-- YOUR GOAL --
A faithful copy is required: retype the records from their first line through the line with "1), dblAmbientTemp=25.513465522275933, dblAmbientHumidity=50.0)", and omit the pictures.

========================================

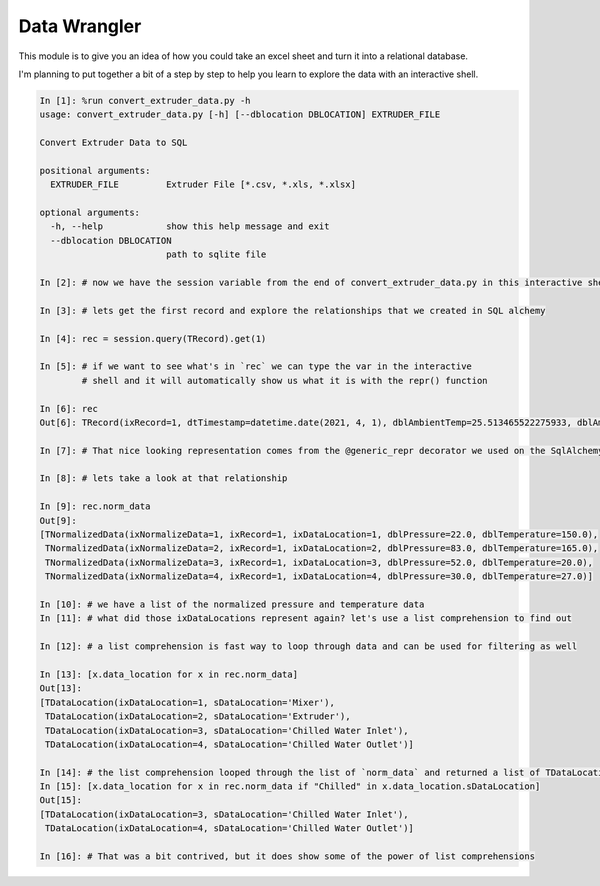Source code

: =============
Data Wrangler
=============

This module is to give you an idea of how you could take an excel
sheet and turn it into a relational database.

I'm planning to put together a bit of a step by step to help you learn
to explore the data with an interactive shell.

.. code-block:: python

    In [1]: %run convert_extruder_data.py -h
    usage: convert_extruder_data.py [-h] [--dblocation DBLOCATION] EXTRUDER_FILE
    
    Convert Extruder Data to SQL
    
    positional arguments:
      EXTRUDER_FILE         Extruder File [*.csv, *.xls, *.xlsx]
    
    optional arguments:
      -h, --help            show this help message and exit
      --dblocation DBLOCATION
                            path to sqlite file
    
    In [2]: # now we have the session variable from the end of convert_extruder_data.py in this interactive shell
    
    In [3]: # lets get the first record and explore the relationships that we created in SQL alchemy
    
    In [4]: rec = session.query(TRecord).get(1)
    
    In [5]: # if we want to see what's in `rec` we can type the var in the interactive
            # shell and it will automatically show us what it is with the repr() function
    
    In [6]: rec
    Out[6]: TRecord(ixRecord=1, dtTimestamp=datetime.date(2021, 4, 1), dblAmbientTemp=25.513465522275933, dblAmbientHumidity=50.0)
    
    In [7]: # That nice looking representation comes from the @generic_repr decorator we used on the SqlAlchemy model
    
    In [8]: # lets take a look at that relationship
    
    In [9]: rec.norm_data
    Out[9]:
    [TNormalizedData(ixNormalizeData=1, ixRecord=1, ixDataLocation=1, dblPressure=22.0, dblTemperature=150.0),
     TNormalizedData(ixNormalizeData=2, ixRecord=1, ixDataLocation=2, dblPressure=83.0, dblTemperature=165.0),
     TNormalizedData(ixNormalizeData=3, ixRecord=1, ixDataLocation=3, dblPressure=52.0, dblTemperature=20.0),
     TNormalizedData(ixNormalizeData=4, ixRecord=1, ixDataLocation=4, dblPressure=30.0, dblTemperature=27.0)]
    
    In [10]: # we have a list of the normalized pressure and temperature data
    In [11]: # what did those ixDataLocations represent again? let's use a list comprehension to find out
    
    In [12]: # a list comprehension is fast way to loop through data and can be used for filtering as well
    
    In [13]: [x.data_location for x in rec.norm_data]
    Out[13]:
    [TDataLocation(ixDataLocation=1, sDataLocation='Mixer'),
     TDataLocation(ixDataLocation=2, sDataLocation='Extruder'),
     TDataLocation(ixDataLocation=3, sDataLocation='Chilled Water Inlet'),
     TDataLocation(ixDataLocation=4, sDataLocation='Chilled Water Outlet')]
    
    In [14]: # the list comprehension looped through the list of `norm_data` and returned a list of TDataLocation
    In [15]: [x.data_location for x in rec.norm_data if "Chilled" in x.data_location.sDataLocation]
    Out[15]:
    [TDataLocation(ixDataLocation=3, sDataLocation='Chilled Water Inlet'),
     TDataLocation(ixDataLocation=4, sDataLocation='Chilled Water Outlet')]
    
    In [16]: # That was a bit contrived, but it does show some of the power of list comprehensions
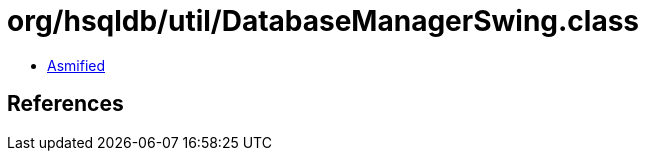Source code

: = org/hsqldb/util/DatabaseManagerSwing.class

 - link:DatabaseManagerSwing-asmified.java[Asmified]

== References

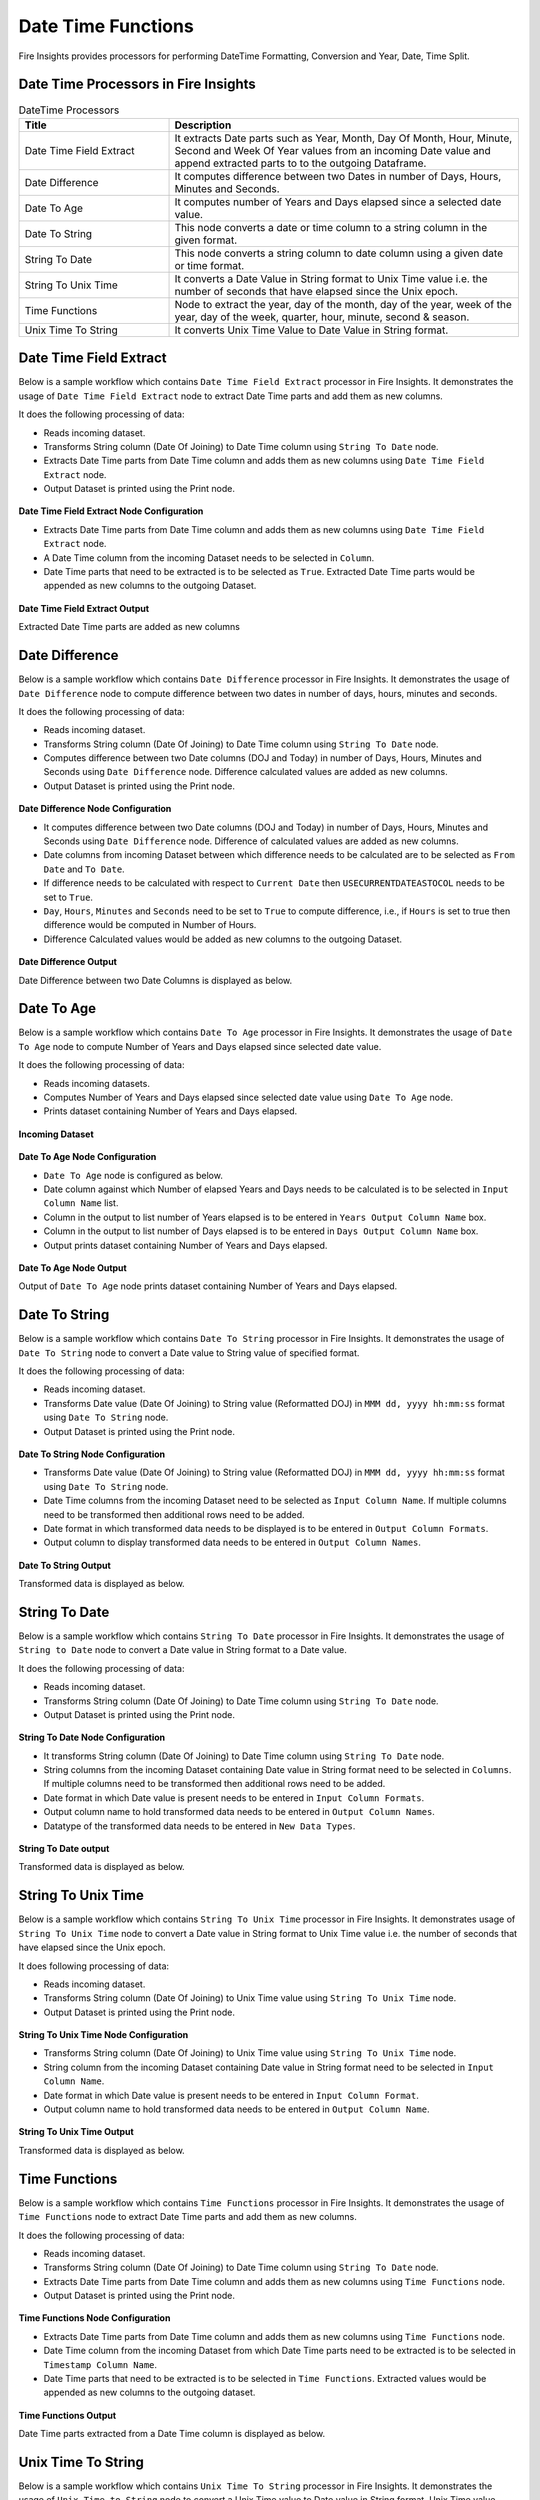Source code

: 
Date Time Functions
==========

Fire Insights provides processors for performing DateTime Formatting, Conversion and Year, Date, Time Split.


Date Time Processors in Fire Insights
----------------------------------------


.. list-table:: DateTime Processors
   :widths: 30 70
   :header-rows: 1

   * - Title
     - Description
   * - Date Time Field Extract
     - It extracts Date parts such as Year, Month, Day Of Month, Hour, Minute, Second and Week Of Year values from an incoming Date value and append extracted parts to to the outgoing Dataframe.
   * - Date Difference
     - It computes difference between two Dates in number of Days, Hours, Minutes and Seconds.
   * - Date To Age
     - It computes number of Years and Days elapsed since a selected date value.
   * - Date To String
     - This node converts a date or time column to a string column in the given format.
   * - String To Date
     - This node converts a string column to date column using a given date or time format.
   * - String To Unix Time
     - It converts a Date Value in String format to Unix Time value i.e. the number of seconds that have elapsed since the Unix epoch.
   * - Time Functions
     - Node to extract the year, day of the month, day of the year, week of the year, day of the week, quarter, hour, minute, second & season.
   * - Unix Time To String
     - It converts Unix Time Value to Date Value in String format. 

Date Time Field Extract
----------------------------------------

Below is a sample workflow which contains ``Date Time Field Extract`` processor in Fire Insights. It demonstrates the usage of ``Date Time Field Extract`` node to extract Date Time parts and add them as new columns.

It does the following processing of data:

*	Reads incoming dataset.
* 	Transforms String column (Date Of Joining) to Date Time column using ``String To Date`` node.
*	Extracts Date Time parts from Date Time column and adds them as new columns using ``Date Time Field Extract`` node.
* 	Output Dataset is printed using the Print node.

.. figure:: ../../_assets/user-guide/data-preparation/datetime/dtfieldextract-demo-workflow.png
   :alt: datetime_userguide
   :width: 75%
   

**Date Time Field Extract Node Configuration**

*	Extracts Date Time parts from Date Time column and adds them as new columns using ``Date Time Field Extract`` node.
*	A Date Time column from the incoming Dataset needs to be selected in ``Column``.
* 	Date Time parts that need to be extracted is to be selected as ``True``. Extracted Date Time parts would be appended as new columns to the outgoing Dataset.


.. figure:: ../../_assets/user-guide/data-preparation/datetime/dtfieldextract-node-config.png
   :alt: datetime_userguide
   :width: 75%

**Date Time Field Extract Output**

Extracted Date Time parts are added as new columns

.. figure:: ../../_assets/user-guide/data-preparation/datetime/dtfieldextract-printnode-output.png
   :alt: datetime_userguide
   :width: 75%

Date Difference
----------------------------------------

Below is a sample workflow which contains ``Date Difference`` processor in Fire Insights. It demonstrates the usage of ``Date Difference`` node to compute difference between two dates in number of days, hours, minutes and seconds.

It does the following processing of data:

*	Reads incoming dataset.
* 	Transforms String column (Date Of Joining) to Date Time column using ``String To Date`` node.
*	Computes difference between two Date columns (DOJ and Today) in number of Days, Hours, Minutes and Seconds using ``Date Difference`` node. Difference calculated values are added as new columns.
* 	Output Dataset is printed using the Print node.

.. figure:: ../../_assets/user-guide/data-preparation/datetime/datediff-demo-workflow.png
   :alt: datetime_userguide
   :width: 75%
   
   
**Date Difference Node Configuration**

*	It computes difference between two Date columns (DOJ and Today) in number of Days, Hours, Minutes and Seconds using ``Date Difference`` node. Difference of calculated values are added as new columns.
*	Date columns from incoming Dataset between which difference needs to be calculated are to be selected as ``From Date`` and ``To Date``.
*	If difference needs to be calculated with respect to ``Current Date`` then ``USECURRENTDATEASTOCOL`` needs to be set to ``True``.
*	``Day``, ``Hours``, ``Minutes`` and ``Seconds`` need to be set to ``True`` to compute difference, i.e., if ``Hours`` is set to true then difference would be computed in Number of Hours. 
*	Difference Calculated values would be added as new columns to the outgoing Dataset.

.. figure:: ../../_assets/user-guide/data-preparation/datetime/datediff-node-config.png
   :alt: datetime_userguide
   :width: 75%

**Date Difference Output**

Date Difference between two Date Columns is displayed as below.

.. figure:: ../../_assets/user-guide/data-preparation/datetime/datediff-printnode-output.png
   :alt: datetime_userguide
   :width: 75%

Date To Age
----------------------------------------

Below is a sample workflow which contains ``Date To Age`` processor in Fire Insights. It demonstrates the usage of ``Date To Age`` node to compute Number of Years and Days elapsed since selected date value.

It does the following processing of data:

*	Reads incoming datasets.
*	Computes Number of Years and Days elapsed since selected date value using ``Date To Age`` node.
*	Prints dataset containing Number of Years and Days elapsed.

.. figure:: ../../_assets/user-guide/data-preparation/datetime/datetoage-demo-workflow.png
   :alt: datetime_userguide
   :width: 75%
   
**Incoming Dataset**

.. figure:: ../../_assets/user-guide/data-preparation/datetime/datetoage-incoming-dataset.png
   :alt: datetime_userguide
   :width: 75%
   
**Date To Age Node Configuration**

*	``Date To Age`` node is configured as below.
*	Date column against which Number of elapsed Years and Days needs to be calculated is to be selected in ``Input Column Name`` list.
*	Column in the output to list number of Years elapsed is to be entered in ``Years Output Column Name`` box.
*	Column in the output to list number of Days elapsed is to be entered in ``Days Output Column Name`` box.
*	Output prints dataset containing Number of Years and Days elapsed.

.. figure:: ../../_assets/user-guide/data-preparation/datetime/datetoage-config.png
   :alt: datetime_userguide
   :width: 75%
   
**Date To Age Node Output**

Output of ``Date To Age`` node prints dataset containing Number of Years and Days elapsed.

.. figure:: ../../_assets/user-guide/data-preparation/datetime/datetoage-printnode-output.png
   :alt: datetime_userguide
   :width: 75%       	    

Date To String
----------------------------------------

Below is a sample workflow which contains ``Date To String`` processor in Fire Insights. It demonstrates the usage of ``Date To String`` node to convert a Date value to String value of specified format.

It does the following processing of data:

*	Reads incoming dataset.
* 	Transforms Date value (Date Of Joining) to String value (Reformatted DOJ) in ``MMM dd, yyyy hh:mm:ss`` format using ``Date To String`` node.
* 	Output Dataset is printed using the Print node.

.. figure:: ../../_assets/user-guide/data-preparation/datetime/datetostr-demo-workflow.png
   :alt: datetime_userguide
   :width: 75%
   
**Date To String Node Configuration**

*	Transforms Date value (Date Of Joining) to String value (Reformatted DOJ) in ``MMM dd, yyyy hh:mm:ss`` format using ``Date To String`` node.
*	Date Time columns from the incoming Dataset need to be selected as ``Input Column Name``. If multiple columns need to be transformed then additional rows need to be added.
*	Date format in which transformed data needs to be displayed is to be entered in ``Output Column Formats``.
*	Output column to display transformed data needs to be entered in ``Output Column Names``.

.. figure:: ../../_assets/user-guide/data-preparation/datetime/datetostr-node-config.png
   :alt: datetime_userguide
   :width: 75%

**Date To String Output**

Transformed data is displayed as below.

.. figure:: ../../_assets/user-guide/data-preparation/datetime/datetostr-printnode-output.png
   :alt: datetime_userguide
   :width: 75%

String To Date
----------------------------------------

Below is a sample workflow which contains ``String To Date`` processor in Fire Insights. It demonstrates the usage of ``String to Date`` node to convert a Date value in String format to a Date value.

It does the following processing of data:

*	Reads incoming dataset.
* 	Transforms String column (Date Of Joining) to Date Time column using ``String To Date`` node.
* 	Output Dataset is printed using the Print node.

.. figure:: ../../_assets/user-guide/data-preparation/datetime/strtodate-demo-workflow.png
   :alt: datetime_userguide
   :width: 90%
   
**String To Date Node Configuration**

*	It transforms String column (Date Of Joining) to Date Time column using ``String To Date`` node.
*	String columns from the incoming Dataset containing Date value in String format need to be selected in ``Columns``. If multiple columns need to be transformed then additional rows need to be added.
*	Date format in which Date value is present needs to be entered in ``Input Column Formats``.
*	Output column name to hold transformed data needs to be entered in ``Output Column Names``.
*	Datatype of the transformed data needs to be entered in ``New Data Types``.

.. figure:: ../../_assets/user-guide/data-preparation/datetime/strtodate-node-config.png
   :alt: datetime_userguide
   :width: 75%

**String To Date output**

Transformed data is displayed as below.

.. figure:: ../../_assets/user-guide/data-preparation/datetime/strtodate-printnode-output.png
   :alt: datetime_userguide
   :width: 75%

String To Unix Time
----------------------------------------

Below is a sample workflow which contains ``String To Unix Time`` processor in Fire Insights. It demonstrates usage of ``String To Unix Time`` node to convert a Date value in String format to Unix Time value i.e. the number of seconds that have elapsed since the Unix epoch.

It does following processing of data:

*	Reads incoming dataset.
* 	Transforms String column (Date Of Joining) to Unix Time value using ``String To Unix Time`` node.
* 	Output Dataset is printed using the Print node.

.. figure:: ../../_assets/user-guide/data-preparation/datetime/strtounix-demo-workflow.png
   :alt: datetime_userguide
   :width: 75%
   
**String To Unix Time Node Configuration**

*	Transforms String column (Date Of Joining) to Unix Time value using ``String To Unix Time`` node.
*	String column from the incoming Dataset containing Date value in String format need to be selected in ``Input Column Name``.
*	Date format in which Date value is present needs to be entered in ``Input Column Format``.
*	Output column name to hold transformed data needs to be entered in ``Output Column Name``.

.. figure:: ../../_assets/user-guide/data-preparation/datetime/strtounix-node-config.png
   :alt: datetime_userguide
   :width: 75%

**String To Unix Time Output**

Transformed data is displayed as below.

.. figure:: ../../_assets/user-guide/data-preparation/datetime/strtounix-printnode-output.png
   :alt: datetime_userguide
   :width: 75%

Time Functions
----------------------------------------

Below is a sample workflow which contains ``Time Functions`` processor in Fire Insights. It demonstrates the usage of ``Time Functions`` node to extract Date Time parts and add them as new columns.

It does the following processing of data:

*	Reads incoming dataset.
* 	Transforms String column (Date Of Joining) to Date Time column using ``String To Date`` node.
*	Extracts Date Time parts from Date Time column and adds them as new columns using ``Time Functions`` node.
* 	Output Dataset is printed using the Print node.

.. figure:: ../../_assets/user-guide/data-preparation/datetime/timefunctions-demo-workflow.png
   :alt: datetime_userguide
   :width: 75%
   
**Time Functions Node Configuration**

*	Extracts Date Time parts from Date Time column and adds them as new columns using ``Time Functions`` node.
*	Date Time column from the incoming Dataset from which Date Time parts need to be extracted is to be selected in ``Timestamp Column Name``.
*	Date Time parts that need to be extracted is to be selected in ``Time Functions``. Extracted values would be appended as new columns to the outgoing dataset.

.. figure:: ../../_assets/user-guide/data-preparation/datetime/timefunctions-node-config.png
   :alt: datetime_userguide
   :width: 75%

**Time Functions Output**

Date Time parts extracted from a Date Time column is displayed as below.

.. figure:: ../../_assets/user-guide/data-preparation/datetime/timefunctions-printnode-output.png
   :alt: datetime_userguide
   :width: 75%
   
Unix Time To String
----------------------------------------

Below is a sample workflow which contains ``Unix Time To String`` processor in Fire Insights. It demonstrates the usage of ``Unix Time to String`` node to convert a Unix Time value to Date value in String format. Unix Time value denotes the number of seconds that have elapsed since the Unix epoch.

It does the following processing of data:

*	Reads incoming dataset
* 	Transforms String column (Date Of Joining) to Unix Time value using ``String To Unix Time`` node.
* 	Transforms Unix Time value back to Date Time value in String format using ``Unix Time To String`` node.
* 	Output Dataset is printed using the Print node.

.. figure:: ../../_assets/user-guide/data-preparation/datetime/unixtostr-demo-workflow.png
   :alt: datetime_userguide
   :width: 75%
   
**Unix Time To String Node Configuration**

*	It transforms Unix Time value to Date Time value in String format.
*	Field from the input Dataset containing Unix Time value needs to be selected as ``Input Column Name``.
*	``Output Column Name`` needs to be specified for the field to hold transformed Date Time data in String format. It would be added to the outgoing Dataset.
*	Output Date Format needs to be entered in ``Output Column Format`` such as ``yyyy-MM-dd hh:mm:ss``.

.. figure:: ../../_assets/user-guide/data-preparation/datetime/unixtostr-node-config.png
   :alt: datetime_userguide
   :width: 75%

**Unix Time To String Output**

Transformed data would be added to the output and would be displayed as below.

.. figure:: ../../_assets/user-guide/data-preparation/datetime/unixtostr-printnode-output.png
   :alt: datetime_userguide
   :width: 75%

========================================

-- RESPONSE TO THIS EXERCISE --
Source code

: =============
Data Wrangler
=============

This module is to give you an idea of how you could take an excel
sheet and turn it into a relational database.

I'm planning to put together a bit of a step by step to help you learn
to explore the data with an interactive shell.

.. code-block:: python

    In [1]: %run convert_extruder_data.py -h
    usage: convert_extruder_data.py [-h] [--dblocation DBLOCATION] EXTRUDER_FILE
    
    Convert Extruder Data to SQL
    
    positional arguments:
      EXTRUDER_FILE         Extruder File [*.csv, *.xls, *.xlsx]
    
    optional arguments:
      -h, --help            show this help message and exit
      --dblocation DBLOCATION
                            path to sqlite file
    
    In [2]: # now we have the session variable from the end of convert_extruder_data.py in this interactive shell
    
    In [3]: # lets get the first record and explore the relationships that we created in SQL alchemy
    
    In [4]: rec = session.query(TRecord).get(1)
    
    In [5]: # if we want to see what's in `rec` we can type the var in the interactive
            # shell and it will automatically show us what it is with the repr() function
    
    In [6]: rec
    Out[6]: TRecord(ixRecord=1, dtTimestamp=datetime.date(2021, 4, 1), dblAmbientTemp=25.513465522275933, dblAmbientHumidity=50.0)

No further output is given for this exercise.